Results of previous research indicate that brain exposure to radiofrequency electromagnetic fields (RF-EMFs) may induce an increase in regional cerebral blood flow (rCBF). Functional near-infrared spectroscopy (fNIRS) is a non-invasive and safe optical imaging technique, which allows the simultaneous acquisition of oxygenated ([O2Hb]) and deoxygenated hemoglobin ([HHb]) concentration changes. On the basis of the tight link between neuronal activity and oxygen delivery, [O2Hb] and [HHb] are considered as indicators of cortical activation. The fNIRS provides a reliable measure of brain function, as indicated by the linear relationship between hemodynamic measured by fNIRS and neural activity, as well as by the correspondence between fNIRS, functional magnetic resonance imaging, and positron emission tomography (PET) measures. These considerations justify the use of fNIRS for studying the effects of the exposure to the RF-EMFs emitted by mobile phones on cortical oxygenation.

The aim of this study was to evaluate, using fNIRS, the effects induced by an acute exposure to a GSM signal emitted by a commercially available MPs on the oxygenation of the frontal areas. The authors hypothesized that the MP exposure would induce an increased activity over the frontal areas as measured by fNIRS.

A total of 31 university students (9 male and 22 female) responded to the recruitment advertisement and agreed to fill in a questionnaire and to undergo a clinical interview to exclude any neurologic disease or psychiatric history, medication or drug intake. After this selection phase, 15 female healthy volunteers (aged between 20 and 23) were enrolled in the study. Because of data loss due to technical problems, 4 subjects were discarded and all analyses have been performed on 11 subjects. Each subject underwent two sessions (Real and Sham exposure) separated by two days, after a crossover, randomized, double-blind paradigm. The procedure lasted 60 minutes: 10-min baseline, 40-min exposure to the real signal, 10-min recovery period. The same procedure was repeated in the sham condition. A Motorola Timeport 260 mobile phone was used for generating a GSM signal with a carrier frequency of 902 MHz and a maximum value of specific absorption rate of 0.5 W/kg. An eight-channel fNIRS system was used to investigate the effect of the mobile phone emission on the frontal changes in [O2Hb] and [HHb]. In addition to frontal hemodynamic, heart rate, objective and subjective vigilance, and self-evaluation of subjective symptoms were also assessed.

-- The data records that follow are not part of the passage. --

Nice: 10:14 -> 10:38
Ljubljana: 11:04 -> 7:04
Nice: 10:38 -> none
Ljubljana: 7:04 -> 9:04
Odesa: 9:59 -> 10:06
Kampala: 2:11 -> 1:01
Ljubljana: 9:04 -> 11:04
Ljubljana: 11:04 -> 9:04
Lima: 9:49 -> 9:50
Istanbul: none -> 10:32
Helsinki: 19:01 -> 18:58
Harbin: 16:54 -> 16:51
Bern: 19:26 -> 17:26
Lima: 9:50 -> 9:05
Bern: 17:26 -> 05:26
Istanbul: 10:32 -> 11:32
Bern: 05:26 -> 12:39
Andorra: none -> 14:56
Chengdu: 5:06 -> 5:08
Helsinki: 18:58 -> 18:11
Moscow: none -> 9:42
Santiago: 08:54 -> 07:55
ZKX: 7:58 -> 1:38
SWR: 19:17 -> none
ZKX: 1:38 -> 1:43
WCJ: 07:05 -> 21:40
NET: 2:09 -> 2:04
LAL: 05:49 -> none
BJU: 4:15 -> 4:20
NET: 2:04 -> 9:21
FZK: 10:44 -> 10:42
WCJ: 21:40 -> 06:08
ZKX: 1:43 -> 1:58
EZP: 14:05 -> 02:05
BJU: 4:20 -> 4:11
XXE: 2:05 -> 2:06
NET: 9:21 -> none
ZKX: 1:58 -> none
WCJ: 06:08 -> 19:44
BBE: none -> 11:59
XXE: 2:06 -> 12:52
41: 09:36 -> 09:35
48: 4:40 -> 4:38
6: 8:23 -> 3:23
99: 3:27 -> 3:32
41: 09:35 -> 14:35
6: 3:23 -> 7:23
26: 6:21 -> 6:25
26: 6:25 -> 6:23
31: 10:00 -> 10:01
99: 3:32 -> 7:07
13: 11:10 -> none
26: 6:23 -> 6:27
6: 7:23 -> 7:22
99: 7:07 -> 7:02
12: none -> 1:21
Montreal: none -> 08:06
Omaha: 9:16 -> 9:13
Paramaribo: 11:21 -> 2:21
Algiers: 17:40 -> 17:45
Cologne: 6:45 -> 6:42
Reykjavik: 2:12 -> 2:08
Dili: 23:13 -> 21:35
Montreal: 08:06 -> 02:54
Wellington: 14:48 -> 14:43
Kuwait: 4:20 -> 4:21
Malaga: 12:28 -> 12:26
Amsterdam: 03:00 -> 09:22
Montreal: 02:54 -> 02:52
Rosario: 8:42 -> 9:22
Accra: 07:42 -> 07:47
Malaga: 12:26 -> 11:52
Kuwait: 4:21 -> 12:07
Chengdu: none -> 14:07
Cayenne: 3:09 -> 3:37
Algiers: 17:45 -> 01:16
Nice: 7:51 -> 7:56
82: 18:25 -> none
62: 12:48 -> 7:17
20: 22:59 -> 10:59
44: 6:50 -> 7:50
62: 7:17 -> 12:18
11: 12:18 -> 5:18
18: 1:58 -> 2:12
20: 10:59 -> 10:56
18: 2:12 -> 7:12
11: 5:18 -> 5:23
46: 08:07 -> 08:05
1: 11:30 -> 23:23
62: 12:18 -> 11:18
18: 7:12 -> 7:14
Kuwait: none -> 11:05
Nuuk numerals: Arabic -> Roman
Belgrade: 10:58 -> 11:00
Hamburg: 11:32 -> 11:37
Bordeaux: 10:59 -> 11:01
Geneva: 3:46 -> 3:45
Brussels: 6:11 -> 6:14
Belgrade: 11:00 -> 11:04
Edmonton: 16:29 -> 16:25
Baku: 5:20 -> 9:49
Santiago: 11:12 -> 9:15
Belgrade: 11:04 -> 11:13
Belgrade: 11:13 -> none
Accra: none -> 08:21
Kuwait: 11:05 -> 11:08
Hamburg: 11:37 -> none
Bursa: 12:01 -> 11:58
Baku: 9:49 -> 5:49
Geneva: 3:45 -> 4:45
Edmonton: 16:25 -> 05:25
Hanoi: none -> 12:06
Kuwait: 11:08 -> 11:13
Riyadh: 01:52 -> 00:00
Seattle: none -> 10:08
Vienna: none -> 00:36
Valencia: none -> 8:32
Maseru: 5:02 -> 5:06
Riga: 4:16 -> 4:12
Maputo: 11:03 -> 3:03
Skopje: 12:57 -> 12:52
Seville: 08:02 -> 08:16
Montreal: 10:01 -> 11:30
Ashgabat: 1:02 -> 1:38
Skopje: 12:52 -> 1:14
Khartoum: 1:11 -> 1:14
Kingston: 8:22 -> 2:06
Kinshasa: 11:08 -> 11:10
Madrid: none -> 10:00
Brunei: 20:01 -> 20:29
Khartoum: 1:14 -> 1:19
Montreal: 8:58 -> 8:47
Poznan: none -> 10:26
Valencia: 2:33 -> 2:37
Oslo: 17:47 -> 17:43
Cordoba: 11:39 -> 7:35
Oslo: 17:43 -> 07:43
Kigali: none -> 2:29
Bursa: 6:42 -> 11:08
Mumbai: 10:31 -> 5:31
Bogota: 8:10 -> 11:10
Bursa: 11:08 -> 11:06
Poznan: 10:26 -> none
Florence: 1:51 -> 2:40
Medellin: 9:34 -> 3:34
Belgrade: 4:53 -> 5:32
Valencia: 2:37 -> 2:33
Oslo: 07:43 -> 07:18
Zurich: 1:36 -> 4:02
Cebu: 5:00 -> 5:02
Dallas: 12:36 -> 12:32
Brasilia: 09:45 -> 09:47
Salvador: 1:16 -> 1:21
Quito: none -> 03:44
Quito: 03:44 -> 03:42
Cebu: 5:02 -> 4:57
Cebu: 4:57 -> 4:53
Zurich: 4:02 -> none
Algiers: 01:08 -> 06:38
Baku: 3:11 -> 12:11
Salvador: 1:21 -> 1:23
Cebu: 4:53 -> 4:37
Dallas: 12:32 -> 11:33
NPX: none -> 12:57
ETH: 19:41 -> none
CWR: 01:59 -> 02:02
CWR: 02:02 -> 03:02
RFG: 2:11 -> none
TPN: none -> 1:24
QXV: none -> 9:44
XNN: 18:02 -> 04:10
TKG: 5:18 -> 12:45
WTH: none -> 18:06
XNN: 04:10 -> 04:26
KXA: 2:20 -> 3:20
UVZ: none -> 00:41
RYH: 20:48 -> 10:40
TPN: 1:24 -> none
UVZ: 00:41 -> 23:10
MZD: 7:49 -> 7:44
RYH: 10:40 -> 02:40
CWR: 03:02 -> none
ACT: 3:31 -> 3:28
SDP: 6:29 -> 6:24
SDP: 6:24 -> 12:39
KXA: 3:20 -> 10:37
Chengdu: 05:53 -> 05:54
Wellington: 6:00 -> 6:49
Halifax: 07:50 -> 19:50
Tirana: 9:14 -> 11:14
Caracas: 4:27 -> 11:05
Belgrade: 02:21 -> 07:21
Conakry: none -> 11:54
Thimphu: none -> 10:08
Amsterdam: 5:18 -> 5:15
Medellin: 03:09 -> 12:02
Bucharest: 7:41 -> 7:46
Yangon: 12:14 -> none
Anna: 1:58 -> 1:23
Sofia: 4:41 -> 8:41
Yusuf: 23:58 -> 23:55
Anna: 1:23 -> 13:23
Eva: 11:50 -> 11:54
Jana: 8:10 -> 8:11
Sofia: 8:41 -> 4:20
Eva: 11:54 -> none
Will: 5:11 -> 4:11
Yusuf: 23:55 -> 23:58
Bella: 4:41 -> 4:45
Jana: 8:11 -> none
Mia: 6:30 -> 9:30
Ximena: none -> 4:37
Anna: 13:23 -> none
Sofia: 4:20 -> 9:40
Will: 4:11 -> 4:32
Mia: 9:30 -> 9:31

Results and interpretation
It has been shown that the GSM signal emitted by a mobile phone resulted in a statistically significant linear increase in the cortical [HHb] of the frontal areas as a function of time elapsed under mobile phone exposure. No other measures showed any GSM exposure-related changes. No time-dependent increase in [HHb] was observed under the sham exposure conditions. The observed increase in [HHb] supports the notion that an acute 40-min exposure to a mobile phone emitted GSM signal affects the frontal hemodynamic, which extends the PET data received by other investigators showing a metabolic increase over the anterior regions, and provides a physiologic substratum to the attentional improvements earlier observed under GSM irradiation. The mechanism of change in [HHb] concentration is unclear. Thermal mechanism cannot be responsible for this change. Several non-thermal mechanisms have been suggested by the authors. The authors note that the short-term effects observed in this study as a result of an acute exposure preclude from conclusions regarding long-term health consequences of the RF EMF exposure. The limitations to the interpretation of the fNIRC findings include small sample size and a high inter-individual variability of the data. Such variability also depended on the long duration of the whole protocol.

This study suggests that fNIRS is a convenient tool for safe and non-invasive investigation of the cortical activation in mobile phone exposure experimental settings. The data has shown a significant bilateral increase in [HHb] over the frontal areas. The results of this study should be confirmed on a larger sample size using a multi-channel instrument that allows the investigation of a wider portion of the frontal cortex, and shorter protocols.